I'm dealing with PySpark dataframe which has struct type column as shown below:

df.printSchema()

#root
#|-- timeframe: struct (nullable = false)
#|    |-- start: timestamp (nullable = true)
#|    |-- end: timestamp (nullable = true)

So I tried to collect() and pass end timestamps/window of related column for plotting issue:

from pyspark.sql.functions import *

# method 1 
ts1 = [val('timeframe.end') for val in df.select(date_format(col('timeframe.end'),"yyyy-MM-dd")).collect()]

# method 2
ts2 = [val('timeframe.end') for val in df.select('timeframe.end').collect()]

So normally when the column is not struct I follow this answer but in this case I couldn't find better ways except this post and this answer which they tries to convert it to arrays. I'm not sure this the best practice.

What I have tried 2 methods as shown above unsuccessfully which outputs belows:

print(ts1)     #[Row(2021-12-28='timeframe.end')]
print(ts2)     #[Row(2021-12-28 00:00:00='timeframe.end')]

Expected outputs are below:

print(ts1)     #[2021-12-28]          just date format
print(ts2)     #[2021-12-28 00:00:00] just timestamp format

How can I handle this matter?

CodePudding user response：

You can access Row fields using brackets (row["field"]) or with dot (row.field) not with parentheses. Try this instead:

from pyspark.sql import Row
import pyspark.sql.functions as F

df = spark.createDataFrame([Row(timeframe=Row(start="2021-12-28 00:00:00", end="2022-01-06 00:00:00"))])

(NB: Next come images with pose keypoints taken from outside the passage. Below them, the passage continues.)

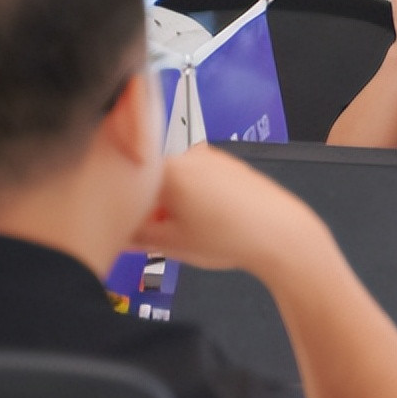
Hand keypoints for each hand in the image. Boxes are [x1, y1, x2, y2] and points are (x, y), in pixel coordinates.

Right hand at [130, 143, 325, 276]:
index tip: (127, 229)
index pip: (127, 183)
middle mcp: (190, 154)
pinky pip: (200, 179)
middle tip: (154, 236)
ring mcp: (213, 157)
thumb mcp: (170, 243)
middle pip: (152, 179)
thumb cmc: (230, 237)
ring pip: (176, 180)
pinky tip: (207, 221)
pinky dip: (195, 198)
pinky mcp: (231, 165)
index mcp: (168, 167)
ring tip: (186, 232)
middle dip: (149, 206)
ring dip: (172, 203)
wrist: (281, 234)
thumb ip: (133, 235)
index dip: (124, 210)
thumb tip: (115, 232)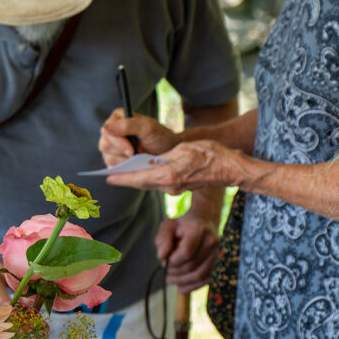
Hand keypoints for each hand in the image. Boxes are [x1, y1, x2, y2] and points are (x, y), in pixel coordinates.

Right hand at [99, 108, 181, 165]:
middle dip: (122, 153)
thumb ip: (128, 125)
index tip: (131, 150)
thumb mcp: (148, 128)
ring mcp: (113, 147)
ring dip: (124, 161)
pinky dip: (124, 168)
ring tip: (138, 158)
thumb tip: (106, 127)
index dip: (118, 142)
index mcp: (118, 118)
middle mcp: (113, 131)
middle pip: (104, 145)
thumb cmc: (160, 137)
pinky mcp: (115, 160)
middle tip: (137, 155)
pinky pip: (112, 167)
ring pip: (107, 157)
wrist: (169, 151)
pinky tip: (134, 164)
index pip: (106, 130)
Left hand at [106, 140, 241, 194]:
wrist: (229, 168)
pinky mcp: (180, 187)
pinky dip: (147, 180)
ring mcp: (175, 189)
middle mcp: (169, 185)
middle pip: (141, 184)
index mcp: (168, 175)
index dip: (122, 178)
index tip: (109, 178)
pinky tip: (142, 175)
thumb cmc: (209, 154)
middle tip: (110, 177)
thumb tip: (150, 162)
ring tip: (122, 176)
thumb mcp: (183, 149)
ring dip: (135, 181)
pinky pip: (158, 184)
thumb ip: (164, 157)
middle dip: (125, 180)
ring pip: (149, 185)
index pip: (138, 177)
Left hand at [155, 214, 218, 293]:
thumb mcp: (168, 226)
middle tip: (166, 271)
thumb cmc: (182, 226)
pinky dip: (192, 286)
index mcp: (199, 230)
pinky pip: (206, 280)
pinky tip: (181, 287)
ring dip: (182, 281)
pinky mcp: (218, 263)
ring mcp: (217, 253)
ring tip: (170, 279)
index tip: (164, 260)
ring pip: (200, 275)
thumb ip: (162, 239)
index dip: (172, 261)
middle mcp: (212, 241)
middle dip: (175, 272)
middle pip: (192, 265)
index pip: (186, 252)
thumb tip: (162, 256)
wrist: (204, 223)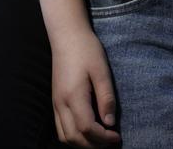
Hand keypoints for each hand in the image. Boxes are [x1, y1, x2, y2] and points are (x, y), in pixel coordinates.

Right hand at [51, 29, 119, 146]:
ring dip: (82, 143)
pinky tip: (87, 130)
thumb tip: (110, 123)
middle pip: (74, 138)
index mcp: (74, 96)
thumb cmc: (87, 49)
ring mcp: (55, 103)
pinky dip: (73, 136)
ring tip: (100, 139)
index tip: (118, 136)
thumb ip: (106, 97)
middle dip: (93, 145)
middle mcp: (60, 104)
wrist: (67, 36)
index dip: (103, 138)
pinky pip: (60, 128)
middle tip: (111, 142)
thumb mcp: (101, 70)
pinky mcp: (55, 101)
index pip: (87, 128)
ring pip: (65, 136)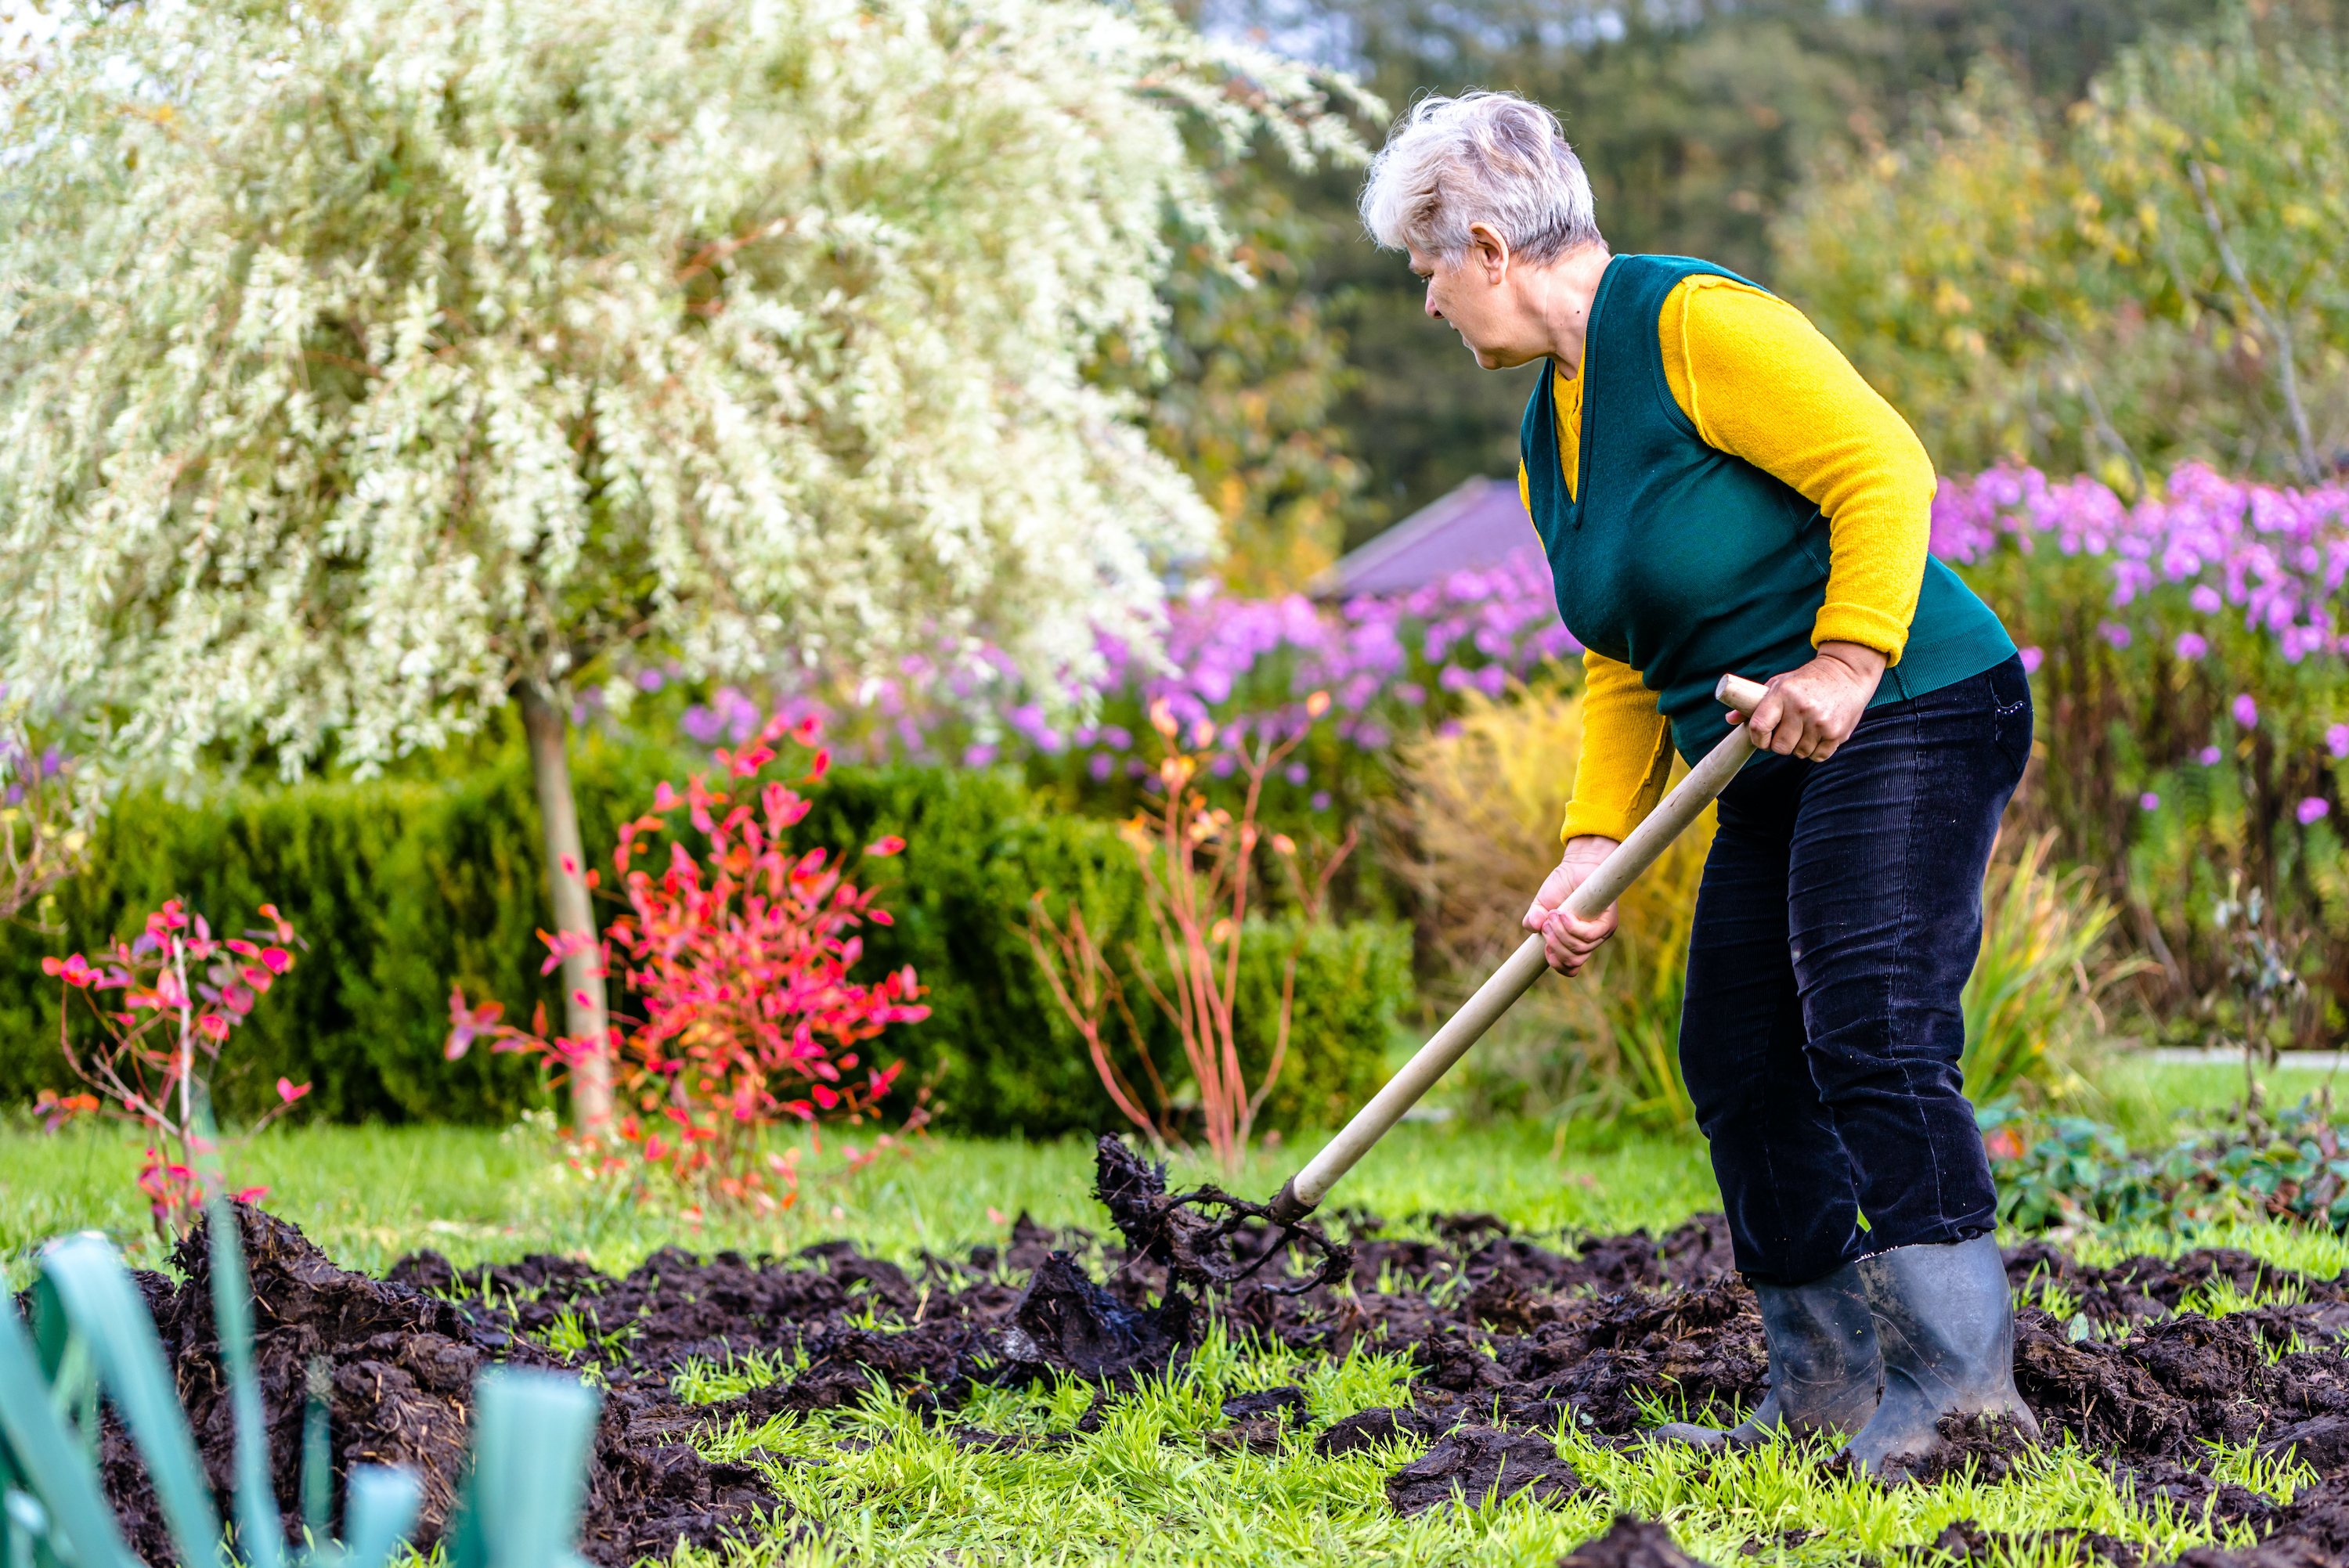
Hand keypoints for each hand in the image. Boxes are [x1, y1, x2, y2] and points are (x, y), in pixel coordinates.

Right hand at [1522, 836, 1619, 975]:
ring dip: (1560, 934)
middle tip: (1545, 926)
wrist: (1577, 866)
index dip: (1557, 964)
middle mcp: (1589, 942)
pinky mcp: (1608, 922)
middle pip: (1573, 962)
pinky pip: (1589, 935)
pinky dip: (1572, 927)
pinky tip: (1563, 914)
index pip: (1570, 968)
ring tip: (1552, 914)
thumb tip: (1534, 927)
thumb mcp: (1540, 906)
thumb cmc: (1560, 887)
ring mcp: (1600, 934)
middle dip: (1554, 946)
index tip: (1545, 950)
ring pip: (1580, 949)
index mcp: (1573, 943)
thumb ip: (1532, 920)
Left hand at [1739, 642, 1887, 761]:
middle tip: (1786, 733)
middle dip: (1780, 745)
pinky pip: (1817, 756)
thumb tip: (1730, 719)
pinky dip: (1816, 751)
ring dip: (1799, 746)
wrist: (1847, 672)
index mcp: (1782, 694)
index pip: (1759, 727)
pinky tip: (1818, 734)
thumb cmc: (1805, 682)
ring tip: (1805, 729)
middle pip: (1780, 747)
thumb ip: (1754, 704)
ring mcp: (1820, 721)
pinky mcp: (1837, 732)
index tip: (1763, 738)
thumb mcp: (1779, 684)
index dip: (1758, 739)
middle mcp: (1801, 708)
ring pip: (1799, 753)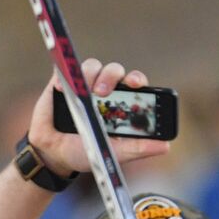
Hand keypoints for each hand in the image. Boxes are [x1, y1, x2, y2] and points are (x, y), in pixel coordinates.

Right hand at [27, 59, 169, 176]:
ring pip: (92, 66)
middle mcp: (107, 91)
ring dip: (88, 74)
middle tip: (102, 92)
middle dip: (111, 76)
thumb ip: (137, 148)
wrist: (53, 153)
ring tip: (82, 92)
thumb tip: (165, 146)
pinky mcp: (64, 81)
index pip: (135, 84)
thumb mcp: (113, 153)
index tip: (135, 84)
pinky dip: (66, 74)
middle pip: (115, 71)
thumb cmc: (88, 151)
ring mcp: (84, 84)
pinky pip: (67, 68)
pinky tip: (61, 88)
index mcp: (123, 105)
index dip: (137, 79)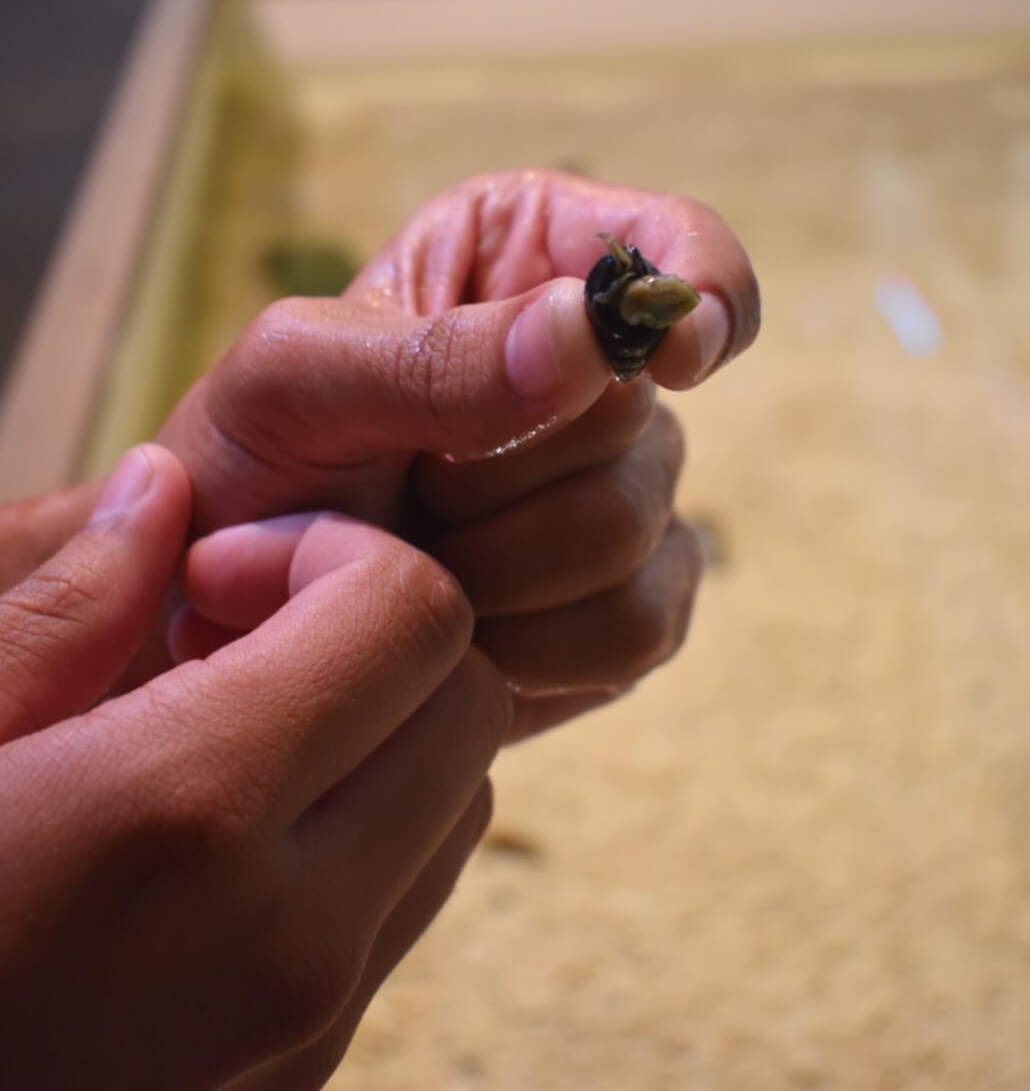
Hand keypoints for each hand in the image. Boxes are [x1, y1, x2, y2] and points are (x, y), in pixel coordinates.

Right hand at [0, 446, 508, 1089]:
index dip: (335, 554)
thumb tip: (159, 487)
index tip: (218, 575)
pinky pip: (413, 894)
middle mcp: (288, 931)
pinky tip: (239, 822)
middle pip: (472, 701)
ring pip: (464, 796)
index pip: (417, 616)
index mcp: (186, 814)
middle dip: (381, 630)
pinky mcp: (308, 1070)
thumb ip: (66, 606)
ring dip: (386, 725)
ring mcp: (311, 1020)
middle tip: (233, 637)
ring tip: (234, 726)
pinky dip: (373, 819)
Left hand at [156, 170, 758, 704]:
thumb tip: (592, 337)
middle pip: (648, 421)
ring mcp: (629, 496)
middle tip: (409, 495)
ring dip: (510, 574)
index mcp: (531, 267)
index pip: (679, 245)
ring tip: (423, 566)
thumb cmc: (253, 464)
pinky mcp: (632, 600)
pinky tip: (470, 640)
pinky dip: (541, 648)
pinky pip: (639, 628)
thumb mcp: (295, 380)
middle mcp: (598, 380)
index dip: (701, 292)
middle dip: (509, 482)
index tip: (669, 359)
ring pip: (644, 535)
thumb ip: (433, 353)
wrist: (237, 611)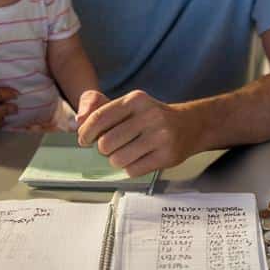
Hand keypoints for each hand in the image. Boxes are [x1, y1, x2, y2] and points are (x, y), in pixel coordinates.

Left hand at [76, 90, 198, 176]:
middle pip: (106, 143)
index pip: (100, 118)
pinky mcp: (167, 156)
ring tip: (126, 154)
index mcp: (136, 99)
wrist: (191, 125)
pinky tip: (138, 160)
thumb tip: (78, 120)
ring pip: (118, 159)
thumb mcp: (130, 105)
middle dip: (103, 149)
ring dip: (116, 161)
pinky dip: (130, 169)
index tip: (84, 140)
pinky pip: (133, 170)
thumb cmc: (152, 117)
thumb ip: (101, 107)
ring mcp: (160, 136)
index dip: (86, 133)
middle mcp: (149, 115)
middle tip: (111, 147)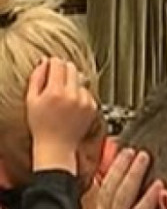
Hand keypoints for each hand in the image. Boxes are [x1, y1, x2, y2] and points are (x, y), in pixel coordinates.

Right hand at [27, 57, 97, 172]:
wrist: (57, 146)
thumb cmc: (41, 126)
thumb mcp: (31, 101)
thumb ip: (36, 78)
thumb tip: (44, 62)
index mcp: (56, 92)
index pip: (59, 64)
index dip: (53, 63)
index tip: (50, 66)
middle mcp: (73, 94)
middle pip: (72, 67)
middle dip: (63, 70)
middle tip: (56, 81)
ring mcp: (85, 100)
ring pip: (80, 79)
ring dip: (72, 84)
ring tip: (63, 99)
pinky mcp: (93, 106)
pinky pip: (87, 91)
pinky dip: (80, 95)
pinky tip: (72, 106)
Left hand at [95, 148, 161, 208]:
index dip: (147, 200)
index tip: (159, 183)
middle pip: (121, 197)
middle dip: (133, 175)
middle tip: (144, 156)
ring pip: (109, 189)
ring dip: (120, 169)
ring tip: (130, 151)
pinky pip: (102, 188)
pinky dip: (110, 172)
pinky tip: (117, 158)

ts1 = [r["end"] for r in df.select(F.date_format(F.col("timeframe.end"), "yyyy-MM-dd").alias("end")).collect()]
# or
# ts1 = [r.end for r in df.select(F.date_format(F.col("timeframe.end"), "yyyy-MM-dd").alias("end")).collect()]

print(ts1)
#['2022-01-06']

When you do row("timeframe.end") you actually calling the class Row that's why you get those values.